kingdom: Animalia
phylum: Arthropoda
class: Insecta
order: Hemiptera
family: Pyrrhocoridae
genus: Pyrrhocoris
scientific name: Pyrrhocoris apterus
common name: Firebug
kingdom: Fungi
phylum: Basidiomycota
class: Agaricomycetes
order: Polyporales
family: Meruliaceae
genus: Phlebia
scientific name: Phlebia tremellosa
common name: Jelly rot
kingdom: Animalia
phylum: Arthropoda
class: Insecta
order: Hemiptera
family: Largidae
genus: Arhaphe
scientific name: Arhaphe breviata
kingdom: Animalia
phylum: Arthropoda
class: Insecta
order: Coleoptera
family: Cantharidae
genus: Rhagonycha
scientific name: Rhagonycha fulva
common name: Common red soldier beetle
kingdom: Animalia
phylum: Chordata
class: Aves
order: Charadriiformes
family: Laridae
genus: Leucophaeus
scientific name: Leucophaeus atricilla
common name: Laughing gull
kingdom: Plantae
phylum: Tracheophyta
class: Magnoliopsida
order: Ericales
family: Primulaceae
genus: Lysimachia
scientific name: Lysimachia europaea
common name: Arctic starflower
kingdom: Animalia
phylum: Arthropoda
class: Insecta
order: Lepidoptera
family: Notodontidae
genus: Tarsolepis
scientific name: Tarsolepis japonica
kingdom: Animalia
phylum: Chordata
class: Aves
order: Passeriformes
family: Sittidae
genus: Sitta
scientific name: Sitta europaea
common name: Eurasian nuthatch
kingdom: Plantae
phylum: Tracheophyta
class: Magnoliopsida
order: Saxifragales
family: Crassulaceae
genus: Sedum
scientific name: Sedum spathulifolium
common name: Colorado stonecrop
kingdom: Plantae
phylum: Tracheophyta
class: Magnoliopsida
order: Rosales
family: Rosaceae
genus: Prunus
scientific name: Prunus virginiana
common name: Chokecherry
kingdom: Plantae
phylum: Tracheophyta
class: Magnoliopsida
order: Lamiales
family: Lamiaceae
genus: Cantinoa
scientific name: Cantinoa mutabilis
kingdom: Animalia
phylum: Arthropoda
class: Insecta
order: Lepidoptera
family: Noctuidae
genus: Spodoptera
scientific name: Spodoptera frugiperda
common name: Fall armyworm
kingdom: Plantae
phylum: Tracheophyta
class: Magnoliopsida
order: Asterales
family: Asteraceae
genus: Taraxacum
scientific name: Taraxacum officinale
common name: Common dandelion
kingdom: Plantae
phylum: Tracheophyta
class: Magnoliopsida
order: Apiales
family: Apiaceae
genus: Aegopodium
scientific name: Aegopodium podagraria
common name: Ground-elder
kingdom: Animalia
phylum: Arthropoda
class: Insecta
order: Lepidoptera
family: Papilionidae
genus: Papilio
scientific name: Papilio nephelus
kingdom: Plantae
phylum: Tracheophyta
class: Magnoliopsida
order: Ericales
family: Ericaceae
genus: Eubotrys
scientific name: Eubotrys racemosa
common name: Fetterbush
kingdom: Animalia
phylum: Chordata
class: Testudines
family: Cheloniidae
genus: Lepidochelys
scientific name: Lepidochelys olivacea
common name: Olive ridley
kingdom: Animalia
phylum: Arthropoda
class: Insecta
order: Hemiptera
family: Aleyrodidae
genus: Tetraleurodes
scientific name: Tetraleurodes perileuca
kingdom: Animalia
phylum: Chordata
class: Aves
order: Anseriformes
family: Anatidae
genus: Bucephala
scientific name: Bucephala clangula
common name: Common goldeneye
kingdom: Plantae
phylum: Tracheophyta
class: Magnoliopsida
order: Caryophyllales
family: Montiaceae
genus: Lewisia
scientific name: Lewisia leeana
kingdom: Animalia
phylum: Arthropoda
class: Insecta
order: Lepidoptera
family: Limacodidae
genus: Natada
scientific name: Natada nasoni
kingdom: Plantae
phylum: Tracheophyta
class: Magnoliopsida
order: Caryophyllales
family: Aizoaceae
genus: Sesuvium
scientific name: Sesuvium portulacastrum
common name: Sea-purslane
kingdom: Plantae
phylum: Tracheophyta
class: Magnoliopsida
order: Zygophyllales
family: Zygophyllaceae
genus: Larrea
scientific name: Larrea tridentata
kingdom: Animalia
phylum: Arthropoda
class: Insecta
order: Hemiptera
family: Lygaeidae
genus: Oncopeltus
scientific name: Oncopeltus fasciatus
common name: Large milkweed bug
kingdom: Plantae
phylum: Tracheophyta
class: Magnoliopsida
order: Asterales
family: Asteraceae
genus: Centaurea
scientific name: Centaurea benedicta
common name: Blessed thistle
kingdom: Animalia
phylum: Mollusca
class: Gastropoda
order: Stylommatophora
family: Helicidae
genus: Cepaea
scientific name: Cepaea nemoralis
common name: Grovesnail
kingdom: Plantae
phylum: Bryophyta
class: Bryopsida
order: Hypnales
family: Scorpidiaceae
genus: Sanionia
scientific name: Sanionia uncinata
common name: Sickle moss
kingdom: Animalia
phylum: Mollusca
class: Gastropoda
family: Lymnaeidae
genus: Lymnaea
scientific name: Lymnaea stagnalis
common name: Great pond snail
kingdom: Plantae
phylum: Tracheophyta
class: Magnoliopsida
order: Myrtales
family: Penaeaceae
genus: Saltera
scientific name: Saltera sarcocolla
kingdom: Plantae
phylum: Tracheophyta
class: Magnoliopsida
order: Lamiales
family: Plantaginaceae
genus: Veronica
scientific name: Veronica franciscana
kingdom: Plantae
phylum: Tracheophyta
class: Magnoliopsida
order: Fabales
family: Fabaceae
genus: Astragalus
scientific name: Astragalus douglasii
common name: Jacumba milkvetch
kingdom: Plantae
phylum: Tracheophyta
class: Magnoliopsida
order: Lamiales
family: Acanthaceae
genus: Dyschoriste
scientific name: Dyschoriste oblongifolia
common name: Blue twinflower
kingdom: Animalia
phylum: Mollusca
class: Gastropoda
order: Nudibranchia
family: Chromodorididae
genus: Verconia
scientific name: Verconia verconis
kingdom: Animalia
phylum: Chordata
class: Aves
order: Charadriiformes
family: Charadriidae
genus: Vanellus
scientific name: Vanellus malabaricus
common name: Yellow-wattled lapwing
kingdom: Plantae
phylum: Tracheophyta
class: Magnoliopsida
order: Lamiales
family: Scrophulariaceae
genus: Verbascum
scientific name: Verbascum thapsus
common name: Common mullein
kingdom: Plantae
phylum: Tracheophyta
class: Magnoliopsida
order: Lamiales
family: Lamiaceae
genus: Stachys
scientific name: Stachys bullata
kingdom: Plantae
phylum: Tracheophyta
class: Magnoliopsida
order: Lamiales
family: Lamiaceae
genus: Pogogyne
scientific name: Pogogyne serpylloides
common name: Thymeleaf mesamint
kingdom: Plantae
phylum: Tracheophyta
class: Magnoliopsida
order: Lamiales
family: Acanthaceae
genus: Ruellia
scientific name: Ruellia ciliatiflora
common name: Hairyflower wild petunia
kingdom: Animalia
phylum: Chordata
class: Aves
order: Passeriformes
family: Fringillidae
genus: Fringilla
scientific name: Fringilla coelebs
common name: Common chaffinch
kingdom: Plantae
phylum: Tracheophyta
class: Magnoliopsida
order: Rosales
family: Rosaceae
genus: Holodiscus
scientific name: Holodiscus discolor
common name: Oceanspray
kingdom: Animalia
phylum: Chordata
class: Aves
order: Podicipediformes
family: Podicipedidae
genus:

◇ ◇ ◇

> [EXERCISE DIRECTIONS] Copy out every line for all the items, swapping "phylum" for "division" each time it appears and leaving everything else as it is.

> [SOLUTION FOR THIS TASK]
kingdom: Animalia
division: Arthropoda
class: Insecta
order: Hemiptera
family: Pyrrhocoridae
genus: Pyrrhocoris
scientific name: Pyrrhocoris apterus
common name: Firebug
kingdom: Fungi
division: Basidiomycota
class: Agaricomycetes
order: Polyporales
family: Meruliaceae
genus: Phlebia
scientific name: Phlebia tremellosa
common name: Jelly rot
kingdom: Animalia
division: Arthropoda
class: Insecta
order: Hemiptera
family: Largidae
genus: Arhaphe
scientific name: Arhaphe breviata
kingdom: Animalia
division: Arthropoda
class: Insecta
order: Coleoptera
family: Cantharidae
genus: Rhagonycha
scientific name: Rhagonycha fulva
common name: Common red soldier beetle
kingdom: Animalia
division: Chordata
class: Aves
order: Charadriiformes
family: Laridae
genus: Leucophaeus
scientific name: Leucophaeus atricilla
common name: Laughing gull
kingdom: Plantae
division: Tracheophyta
class: Magnoliopsida
order: Ericales
family: Primulaceae
genus: Lysimachia
scientific name: Lysimachia europaea
common name: Arctic starflower
kingdom: Animalia
division: Arthropoda
class: Insecta
order: Lepidoptera
family: Notodontidae
genus: Tarsolepis
scientific name: Tarsolepis japonica
kingdom: Animalia
division: Chordata
class: Aves
order: Passeriformes
family: Sittidae
genus: Sitta
scientific name: Sitta europaea
common name: Eurasian nuthatch
kingdom: Plantae
division: Tracheophyta
class: Magnoliopsida
order: Saxifragales
family: Crassulaceae
genus: Sedum
scientific name: Sedum spathulifolium
common name: Colorado stonecrop
kingdom: Plantae
division: Tracheophyta
class: Magnoliopsida
order: Rosales
family: Rosaceae
genus: Prunus
scientific name: Prunus virginiana
common name: Chokecherry
kingdom: Plantae
division: Tracheophyta
class: Magnoliopsida
order: Lamiales
family: Lamiaceae
genus: Cantinoa
scientific name: Cantinoa mutabilis
kingdom: Animalia
division: Arthropoda
class: Insecta
order: Lepidoptera
family: Noctuidae
genus: Spodoptera
scientific name: Spodoptera frugiperda
common name: Fall armyworm
kingdom: Plantae
division: Tracheophyta
class: Magnoliopsida
order: Asterales
family: Asteraceae
genus: Taraxacum
scientific name: Taraxacum officinale
common name: Common dandelion
kingdom: Plantae
division: Tracheophyta
class: Magnoliopsida
order: Apiales
family: Apiaceae
genus: Aegopodium
scientific name: Aegopodium podagraria
common name: Ground-elder
kingdom: Animalia
division: Arthropoda
class: Insecta
order: Lepidoptera
family: Papilionidae
genus: Papilio
scientific name: Papilio nephelus
kingdom: Plantae
division: Tracheophyta
class: Magnoliopsida
order: Ericales
family: Ericaceae
genus: Eubotrys
scientific name: Eubotrys racemosa
common name: Fetterbush
kingdom: Animalia
division: Chordata
class: Testudines
family: Cheloniidae
genus: Lepidochelys
scientific name: Lepidochelys olivacea
common name: Olive ridley
kingdom: Animalia
division: Arthropoda
class: Insecta
order: Hemiptera
family: Aleyrodidae
genus: Tetraleurodes
scientific name: Tetraleurodes perileuca
kingdom: Animalia
division: Chordata
class: Aves
order: Anseriformes
family: Anatidae
genus: Bucephala
scientific name: Bucephala clangula
common name: Common goldeneye
kingdom: Plantae
division: Tracheophyta
class: Magnoliopsida
order: Caryophyllales
family: Montiaceae
genus: Lewisia
scientific name: Lewisia leeana
kingdom: Animalia
division: Arthropoda
class: Insecta
order: Lepidoptera
family: Limacodidae
genus: Natada
scientific name: Natada nasoni
kingdom: Plantae
division: Tracheophyta
class: Magnoliopsida
order: Caryophyllales
family: Aizoaceae
genus: Sesuvium
scientific name: Sesuvium portulacastrum
common name: Sea-purslane
kingdom: Plantae
division: Tracheophyta
class: Magnoliopsida
order: Zygophyllales
family: Zygophyllaceae
genus: Larrea
scientific name: Larrea tridentata
kingdom: Animalia
division: Arthropoda
class: Insecta
order: Hemiptera
family: Lygaeidae
genus: Oncopeltus
scientific name: Oncopeltus fasciatus
common name: Large milkweed bug
kingdom: Plantae
division: Tracheophyta
class: Magnoliopsida
order: Asterales
family: Asteraceae
genus: Centaurea
scientific name: Centaurea benedicta
common name: Blessed thistle
kingdom: Animalia
division: Mollusca
class: Gastropoda
order: Stylommatophora
family: Helicidae
genus: Cepaea
scientific name: Cepaea nemoralis
common name: Grovesnail
kingdom: Plantae
division: Bryophyta
class: Bryopsida
order: Hypnales
family: Scorpidiaceae
genus: Sanionia
scientific name: Sanionia uncinata
common name: Sickle moss
kingdom: Animalia
division: Mollusca
class: Gastropoda
family: Lymnaeidae
genus: Lymnaea
scientific name: Lymnaea stagnalis
common name: Great pond snail
kingdom: Plantae
division: Tracheophyta
class: Magnoliopsida
order: Myrtales
family: Penaeaceae
genus: Saltera
scientific name: Saltera sarcocolla
kingdom: Plantae
division: Tracheophyta
class: Magnoliopsida
order: Lamiales
family: Plantaginaceae
genus: Veronica
scientific name: Veronica franciscana
kingdom: Plantae
division: Tracheophyta
class: Magnoliopsida
order: Fabales
family: Fabaceae
genus: Astragalus
scientific name: Astragalus douglasii
common name: Jacumba milkvetch
kingdom: Plantae
division: Tracheophyta
class: Magnoliopsida
order: Lamiales
family: Acanthaceae
genus: Dyschoriste
scientific name: Dyschoriste oblongifolia
common name: Blue twinflower
kingdom: Animalia
division: Mollusca
class: Gastropoda
order: Nudibranchia
family: Chromodorididae
genus: Verconia
scientific name: Verconia verconis
kingdom: Animalia
division: Chordata
class: Aves
order: Charadriiformes
family: Charadriidae
genus: Vanellus
scientific name: Vanellus malabaricus
common name: Yellow-wattled lapwing
kingdom: Plantae
division: Tracheophyta
class: Magnoliopsida
order: Lamiales
family: Scrophulariaceae
genus: Verbascum
scientific name: Verbascum thapsus
common name: Common mullein
kingdom: Plantae
division: Tracheophyta
class: Magnoliopsida
order: Lamiales
family: Lamiaceae
genus: Stachys
scientific name: Stachys bullata
kingdom: Plantae
division: Tracheophyta
class: Magnoliopsida
order: Lamiales
family: Lamiaceae
genus: Pogogyne
scientific name: Pogogyne serpylloides
common name: Thymeleaf mesamint
kingdom: Plantae
division: Tracheophyta
class: Magnoliopsida
order: Lamiales
family: Acanthaceae
genus: Ruellia
scientific name: Ruellia ciliatiflora
common name: Hairyflower wild petunia
kingdom: Animalia
division: Chordata
class: Aves
order: Passeriformes
family: Fringillidae
genus: Fringilla
scientific name: Fringilla coelebs
common name: Common chaffinch
kingdom: Plantae
division: Tracheophyta
class: Magnoliopsida
order: Rosales
family: Rosaceae
genus: Holodiscus
scientific name: Holodiscus discolor
common name: Oceanspray
kingdom: Animalia
division: Chordata
class: Aves
order: Podicipediformes
family: Podicipedidae
genus:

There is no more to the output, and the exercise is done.